The present application also provides a computer-readable storage medium, which may include: a U-disk, a removable hard disk, a Read-Only Memory (ROM), a random access Memory (RAM, random Access Memory), a magnetic disk or an optical disk, etc., in which program codes may be stored, and in particular, the computer-readable storage medium stores program instructions for the methods in the above embodiments.

The present application also provides a program product comprising execution instructions stored in a readable storage medium.
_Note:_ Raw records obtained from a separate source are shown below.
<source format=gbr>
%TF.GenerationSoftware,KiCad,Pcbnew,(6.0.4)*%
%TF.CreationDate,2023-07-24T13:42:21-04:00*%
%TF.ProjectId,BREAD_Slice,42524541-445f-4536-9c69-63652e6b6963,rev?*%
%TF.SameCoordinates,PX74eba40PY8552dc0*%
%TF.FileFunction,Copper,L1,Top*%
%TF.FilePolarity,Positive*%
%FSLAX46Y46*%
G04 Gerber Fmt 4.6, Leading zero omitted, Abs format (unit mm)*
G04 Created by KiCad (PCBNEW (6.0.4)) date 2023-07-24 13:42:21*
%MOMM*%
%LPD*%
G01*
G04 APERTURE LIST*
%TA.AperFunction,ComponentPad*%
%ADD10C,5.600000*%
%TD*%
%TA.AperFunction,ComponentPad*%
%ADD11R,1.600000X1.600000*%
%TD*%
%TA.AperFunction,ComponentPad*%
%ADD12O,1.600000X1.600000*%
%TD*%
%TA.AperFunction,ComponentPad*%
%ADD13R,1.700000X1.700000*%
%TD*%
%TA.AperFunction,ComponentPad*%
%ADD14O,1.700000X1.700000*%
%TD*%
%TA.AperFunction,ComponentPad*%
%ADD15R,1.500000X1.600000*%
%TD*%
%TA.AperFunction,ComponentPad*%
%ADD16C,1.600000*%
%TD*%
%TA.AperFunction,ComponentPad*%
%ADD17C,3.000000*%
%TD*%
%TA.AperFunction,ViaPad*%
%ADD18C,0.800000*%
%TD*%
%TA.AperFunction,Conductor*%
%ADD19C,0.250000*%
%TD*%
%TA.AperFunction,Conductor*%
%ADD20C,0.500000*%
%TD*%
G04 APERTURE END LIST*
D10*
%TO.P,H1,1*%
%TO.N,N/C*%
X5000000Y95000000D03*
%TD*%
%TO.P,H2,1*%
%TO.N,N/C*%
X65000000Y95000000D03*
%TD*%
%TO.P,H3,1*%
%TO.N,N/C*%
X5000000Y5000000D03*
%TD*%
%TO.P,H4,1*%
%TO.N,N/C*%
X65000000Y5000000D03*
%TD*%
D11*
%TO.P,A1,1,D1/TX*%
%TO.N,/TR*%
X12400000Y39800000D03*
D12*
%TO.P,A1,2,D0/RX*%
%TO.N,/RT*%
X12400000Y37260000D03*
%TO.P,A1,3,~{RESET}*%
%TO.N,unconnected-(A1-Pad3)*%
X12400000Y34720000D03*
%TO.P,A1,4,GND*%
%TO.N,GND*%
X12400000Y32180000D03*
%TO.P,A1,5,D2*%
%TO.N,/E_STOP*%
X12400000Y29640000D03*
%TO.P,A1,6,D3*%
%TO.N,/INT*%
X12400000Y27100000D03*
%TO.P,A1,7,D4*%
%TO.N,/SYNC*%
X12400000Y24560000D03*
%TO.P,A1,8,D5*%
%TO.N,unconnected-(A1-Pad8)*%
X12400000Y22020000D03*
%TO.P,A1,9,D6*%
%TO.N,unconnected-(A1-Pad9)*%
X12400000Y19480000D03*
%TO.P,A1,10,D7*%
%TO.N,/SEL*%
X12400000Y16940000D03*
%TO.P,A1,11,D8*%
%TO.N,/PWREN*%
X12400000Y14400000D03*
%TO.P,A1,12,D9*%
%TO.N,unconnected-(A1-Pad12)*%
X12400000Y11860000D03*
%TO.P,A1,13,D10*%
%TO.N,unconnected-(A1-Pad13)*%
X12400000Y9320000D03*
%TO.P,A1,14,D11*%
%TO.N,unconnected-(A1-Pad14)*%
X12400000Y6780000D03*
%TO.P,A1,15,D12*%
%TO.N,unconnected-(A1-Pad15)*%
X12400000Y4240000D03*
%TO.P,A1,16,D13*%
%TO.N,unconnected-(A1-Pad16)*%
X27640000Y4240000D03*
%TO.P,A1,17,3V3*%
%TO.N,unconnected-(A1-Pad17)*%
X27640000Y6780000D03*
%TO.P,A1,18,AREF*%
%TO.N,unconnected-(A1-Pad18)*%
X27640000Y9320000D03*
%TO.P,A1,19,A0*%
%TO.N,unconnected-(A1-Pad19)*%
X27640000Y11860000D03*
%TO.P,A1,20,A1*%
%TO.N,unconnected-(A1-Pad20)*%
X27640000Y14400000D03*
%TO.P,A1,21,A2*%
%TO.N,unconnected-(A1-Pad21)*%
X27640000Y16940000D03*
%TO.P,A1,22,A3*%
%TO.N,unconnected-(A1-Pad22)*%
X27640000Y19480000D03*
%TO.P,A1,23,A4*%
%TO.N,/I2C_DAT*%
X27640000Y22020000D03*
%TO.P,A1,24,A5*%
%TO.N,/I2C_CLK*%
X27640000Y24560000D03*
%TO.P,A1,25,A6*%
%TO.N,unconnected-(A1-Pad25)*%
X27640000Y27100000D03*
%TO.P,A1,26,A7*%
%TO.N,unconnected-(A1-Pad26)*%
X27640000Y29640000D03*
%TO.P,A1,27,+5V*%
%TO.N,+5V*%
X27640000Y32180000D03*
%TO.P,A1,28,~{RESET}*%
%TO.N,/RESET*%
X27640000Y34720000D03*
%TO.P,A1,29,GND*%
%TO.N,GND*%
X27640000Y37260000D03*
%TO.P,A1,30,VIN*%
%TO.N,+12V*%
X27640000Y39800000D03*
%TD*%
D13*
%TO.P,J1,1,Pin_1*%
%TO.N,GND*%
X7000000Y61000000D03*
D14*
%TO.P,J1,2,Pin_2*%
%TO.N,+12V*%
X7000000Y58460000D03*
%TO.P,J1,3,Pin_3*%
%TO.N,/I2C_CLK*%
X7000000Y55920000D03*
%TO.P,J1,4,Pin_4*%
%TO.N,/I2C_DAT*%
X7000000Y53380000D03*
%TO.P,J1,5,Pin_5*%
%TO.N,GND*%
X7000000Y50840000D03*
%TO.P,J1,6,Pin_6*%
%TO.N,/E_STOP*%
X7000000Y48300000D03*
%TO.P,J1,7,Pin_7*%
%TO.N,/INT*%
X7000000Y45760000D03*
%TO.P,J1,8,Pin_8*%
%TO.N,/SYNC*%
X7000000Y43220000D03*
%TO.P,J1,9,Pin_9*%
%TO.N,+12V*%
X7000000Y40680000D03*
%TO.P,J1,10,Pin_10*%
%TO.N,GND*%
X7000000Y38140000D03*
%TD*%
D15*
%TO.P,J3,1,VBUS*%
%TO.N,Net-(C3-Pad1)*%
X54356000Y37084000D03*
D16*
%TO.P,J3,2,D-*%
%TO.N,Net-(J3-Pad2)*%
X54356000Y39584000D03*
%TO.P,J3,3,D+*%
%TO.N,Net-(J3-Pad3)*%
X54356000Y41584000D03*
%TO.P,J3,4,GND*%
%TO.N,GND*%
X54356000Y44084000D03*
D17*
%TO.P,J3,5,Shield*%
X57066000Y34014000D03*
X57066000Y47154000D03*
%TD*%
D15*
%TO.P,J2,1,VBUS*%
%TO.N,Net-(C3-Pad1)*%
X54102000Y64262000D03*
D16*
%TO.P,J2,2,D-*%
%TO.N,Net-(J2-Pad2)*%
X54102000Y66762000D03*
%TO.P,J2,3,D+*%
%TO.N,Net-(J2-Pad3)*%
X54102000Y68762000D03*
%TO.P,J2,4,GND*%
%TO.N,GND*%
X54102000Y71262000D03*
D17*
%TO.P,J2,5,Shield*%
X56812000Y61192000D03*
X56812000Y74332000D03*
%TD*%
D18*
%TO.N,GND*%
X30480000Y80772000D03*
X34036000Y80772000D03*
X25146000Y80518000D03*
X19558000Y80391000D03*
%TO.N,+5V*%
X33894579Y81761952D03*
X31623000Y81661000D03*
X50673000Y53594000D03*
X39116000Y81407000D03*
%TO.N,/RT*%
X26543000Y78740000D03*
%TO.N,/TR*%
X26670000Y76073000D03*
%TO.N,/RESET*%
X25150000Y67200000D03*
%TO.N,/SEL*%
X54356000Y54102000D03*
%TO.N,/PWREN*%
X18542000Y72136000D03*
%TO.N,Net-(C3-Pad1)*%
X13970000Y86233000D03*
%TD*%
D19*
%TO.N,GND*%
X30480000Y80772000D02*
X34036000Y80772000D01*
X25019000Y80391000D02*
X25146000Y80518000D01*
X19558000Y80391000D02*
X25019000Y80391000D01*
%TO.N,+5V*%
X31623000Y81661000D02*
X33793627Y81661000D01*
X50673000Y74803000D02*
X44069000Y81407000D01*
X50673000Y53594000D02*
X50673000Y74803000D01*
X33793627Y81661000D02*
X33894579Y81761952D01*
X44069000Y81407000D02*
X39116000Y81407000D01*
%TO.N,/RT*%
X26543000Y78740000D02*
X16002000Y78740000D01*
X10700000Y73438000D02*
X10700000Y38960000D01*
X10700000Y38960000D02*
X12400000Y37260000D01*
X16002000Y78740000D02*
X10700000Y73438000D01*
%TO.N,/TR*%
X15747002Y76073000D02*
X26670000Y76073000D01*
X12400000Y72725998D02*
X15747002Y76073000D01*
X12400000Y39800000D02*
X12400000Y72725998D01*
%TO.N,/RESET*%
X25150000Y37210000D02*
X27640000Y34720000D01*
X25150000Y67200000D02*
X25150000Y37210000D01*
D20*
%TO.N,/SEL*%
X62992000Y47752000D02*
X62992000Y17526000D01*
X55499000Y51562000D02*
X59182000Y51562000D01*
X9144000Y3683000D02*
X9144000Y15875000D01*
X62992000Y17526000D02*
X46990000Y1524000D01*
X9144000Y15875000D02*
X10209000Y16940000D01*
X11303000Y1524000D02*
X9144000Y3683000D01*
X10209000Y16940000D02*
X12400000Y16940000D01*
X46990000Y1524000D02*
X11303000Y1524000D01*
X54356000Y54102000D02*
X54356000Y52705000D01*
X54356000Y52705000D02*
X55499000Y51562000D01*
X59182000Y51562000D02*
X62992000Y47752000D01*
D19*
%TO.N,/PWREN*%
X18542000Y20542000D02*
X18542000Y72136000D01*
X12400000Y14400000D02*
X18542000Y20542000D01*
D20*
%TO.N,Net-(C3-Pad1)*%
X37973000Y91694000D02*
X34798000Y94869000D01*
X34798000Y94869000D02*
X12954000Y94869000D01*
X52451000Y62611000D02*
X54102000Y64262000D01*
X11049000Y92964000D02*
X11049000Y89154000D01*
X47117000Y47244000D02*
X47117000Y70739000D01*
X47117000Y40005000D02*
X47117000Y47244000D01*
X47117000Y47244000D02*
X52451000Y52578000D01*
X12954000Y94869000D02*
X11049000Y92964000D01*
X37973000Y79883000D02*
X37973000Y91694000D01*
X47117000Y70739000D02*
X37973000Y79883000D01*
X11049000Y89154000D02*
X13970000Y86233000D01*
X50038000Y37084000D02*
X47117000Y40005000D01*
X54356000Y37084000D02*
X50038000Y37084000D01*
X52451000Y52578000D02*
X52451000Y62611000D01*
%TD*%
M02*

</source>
The at least one processor of the electronic device may read the execution instructions from the readable storage medium, and execution of the execution instructions by the at least one processor causes the electronic device to implement the GPU resource invoking methods provided by the various embodiments described above.
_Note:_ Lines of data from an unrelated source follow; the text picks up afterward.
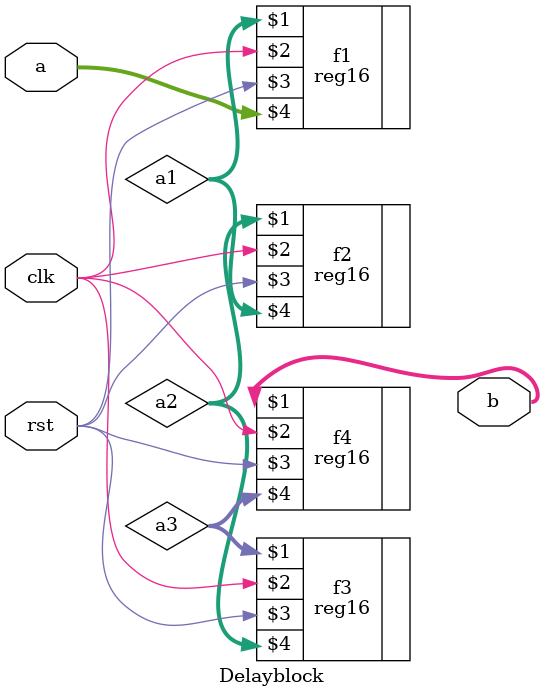
<source format=v>
`timescale 1ns / 1ps

module Delayblock(clk,rst,a,b);

input [15:0] a;
output [15:0] b;
input clk,rst;
wire [15:0] a1,a2,a3,a4;

reg16 f1(a1,clk,rst,a);
reg16 f2(a2,clk,rst,a1);
reg16 f3(a3,clk,rst,a2);
reg16 f4(b,clk,rst,a3);

endmodule

</source>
Finally, it should be noted that: the above embodiments are only for illustrating the technical solution of the present application, and not for limiting the same; although the application has been described in detail with reference to the foregoing embodiments, it will be understood by those of ordinary skill in the art that: the technical scheme described in the foregoing embodiments can be modified or some or all of the technical features thereof can be replaced by equivalents; such modifications and substitutions do not depart from the spirit of the application.

Claims

1. The GPU resource calling method is applied to first electronic equipment, wherein the first electronic equipment is equipment in a kubernetes cloud platform, and the first electronic equipment comprises a local graphic processor GPU resource, and is characterized by comprising the following steps:

2. The method of claim 1, wherein invoking the local GPU resource via the first AI business container according to the first identification comprises:

3. The method of claim 2, wherein invoking the local GPU resource via the first AI business container comprises:

4. A method according to any one of claims 2 or 3, wherein said remotely invoking said target off-site GPU resource via a second AI business container, in accordance with said second identity, comprises:

5. The method of claim 4, wherein remotely invoking the target off-site GPU resource via the second AI business container further comprises:

6. The method according to claim 1, wherein the method further comprises:

receiving a first operation of the first AI service;

receiving a second operation on the second AI service;

7. The method according to claim 1, wherein the method further comprises:

8. A GPU resource calling device, comprising:

the calling module is used for calling the local GPU resource through a first AI service container according to the first identifier, wherein the first AI service container is a container for running an application program for processing the first AI service;

the receiving module is further configured to receive a request for a second AI service at a second moment, where the request for the second AI service includes a second identifier, and the second identifier is used to indicate that the second AI service is a service that needs to remotely invoke GPU resources;

the processing module is used for determining target remote GPU resources from a plurality of remote GPU resources according to the second identifier;

9. An electronic device, comprising: a processor, and a memory communicatively coupled to the processor;

The memory stores computer-executable instructions;

the processor executes computer-executable instructions stored in the memory to implement a GPU resource calling method as claimed in any of claims 1-8.

10. A computer readable storage medium having stored therein computer executable instructions which, when executed by a processor, implement a GPU resource recall method as claimed in any one of claims 1 to 8.